I have a hundred thoughts swimming about in my head, but no time to expound upon them at present.
I have just ordered a collection of essays on C.S. Lewis on CD from Mars Hill.
I am leaving tomorrow to go camping with my family and several other homeschooling families from my Mom's co-op, TLC. I hope to have copious amounts of time there to sit and read, maybe write in a journal (real live paper - how wonderfully old-fashioned!), and process some thoughts. However, it is quite likely that I will be surrounded by small children, a fact which may well do much to interfere with my sincere intentions to spend time with books. However, as we all know, children are utterly delightful, and well-behaved children are seldom an annoyance. During last year's camping trip I was surrounded by children (and not all of them well-behaved in the least!); I chose to consider it a blessing and an opportunity rather than an unpaid babysitting job.
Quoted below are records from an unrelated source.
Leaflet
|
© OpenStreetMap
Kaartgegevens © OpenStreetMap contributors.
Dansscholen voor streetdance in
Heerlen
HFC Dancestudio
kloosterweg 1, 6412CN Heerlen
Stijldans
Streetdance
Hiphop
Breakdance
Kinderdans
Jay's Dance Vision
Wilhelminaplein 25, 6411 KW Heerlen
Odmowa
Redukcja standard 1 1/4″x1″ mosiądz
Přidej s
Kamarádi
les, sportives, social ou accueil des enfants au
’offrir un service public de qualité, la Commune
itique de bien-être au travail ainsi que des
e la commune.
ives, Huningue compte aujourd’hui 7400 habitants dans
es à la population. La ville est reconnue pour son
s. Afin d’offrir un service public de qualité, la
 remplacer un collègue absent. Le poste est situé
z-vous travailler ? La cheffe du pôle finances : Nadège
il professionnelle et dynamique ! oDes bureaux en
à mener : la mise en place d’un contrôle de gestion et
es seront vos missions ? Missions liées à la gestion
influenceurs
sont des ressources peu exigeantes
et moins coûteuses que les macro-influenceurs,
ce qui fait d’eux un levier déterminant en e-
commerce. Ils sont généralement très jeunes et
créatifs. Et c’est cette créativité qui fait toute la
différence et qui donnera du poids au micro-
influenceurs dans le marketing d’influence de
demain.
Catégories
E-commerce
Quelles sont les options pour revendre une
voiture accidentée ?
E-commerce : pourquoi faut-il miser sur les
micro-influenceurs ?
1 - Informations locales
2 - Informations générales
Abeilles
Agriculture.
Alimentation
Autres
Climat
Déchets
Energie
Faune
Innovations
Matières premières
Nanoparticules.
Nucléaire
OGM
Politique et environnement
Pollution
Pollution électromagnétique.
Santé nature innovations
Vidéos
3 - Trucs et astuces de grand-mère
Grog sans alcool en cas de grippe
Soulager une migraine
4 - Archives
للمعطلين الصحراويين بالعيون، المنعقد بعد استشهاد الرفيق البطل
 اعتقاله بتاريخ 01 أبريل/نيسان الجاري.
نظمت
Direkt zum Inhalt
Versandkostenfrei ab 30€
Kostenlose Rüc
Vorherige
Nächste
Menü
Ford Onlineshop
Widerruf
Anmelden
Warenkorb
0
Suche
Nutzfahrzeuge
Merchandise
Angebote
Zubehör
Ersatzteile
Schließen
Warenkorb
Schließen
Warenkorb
With regards to the myriad thoughts and feelings flying about in my mind and soul right now, suffice it to say for the moment that I wish I had far more time for reading, I wish I spent more of the time I do have in worthwhile pursuits, I wish I were far better educated than I am, I wish I loved God more truly and thus followed His commandments more closely, I wish I led a life of more intellectual and academic rigour, and I wish I lived a life of more passionate faith. I wish I loved more truly, trusted more fully, followed more meekly, obeyed more cheerfully, and lived more passionately. I wish I carried that banner of unspeakable beauty - our banner of faith in Christ - in a manner more worthy of my Saviour. I wish the moments of wonder, amazement, and love - of the overwhelming sort that leaves one almost choked with tears - carried themselves over to a life lived differently.
Wishing isn't enough, but I suppose that desiring earnestly is a true and humble place to start. And there is abounding grace.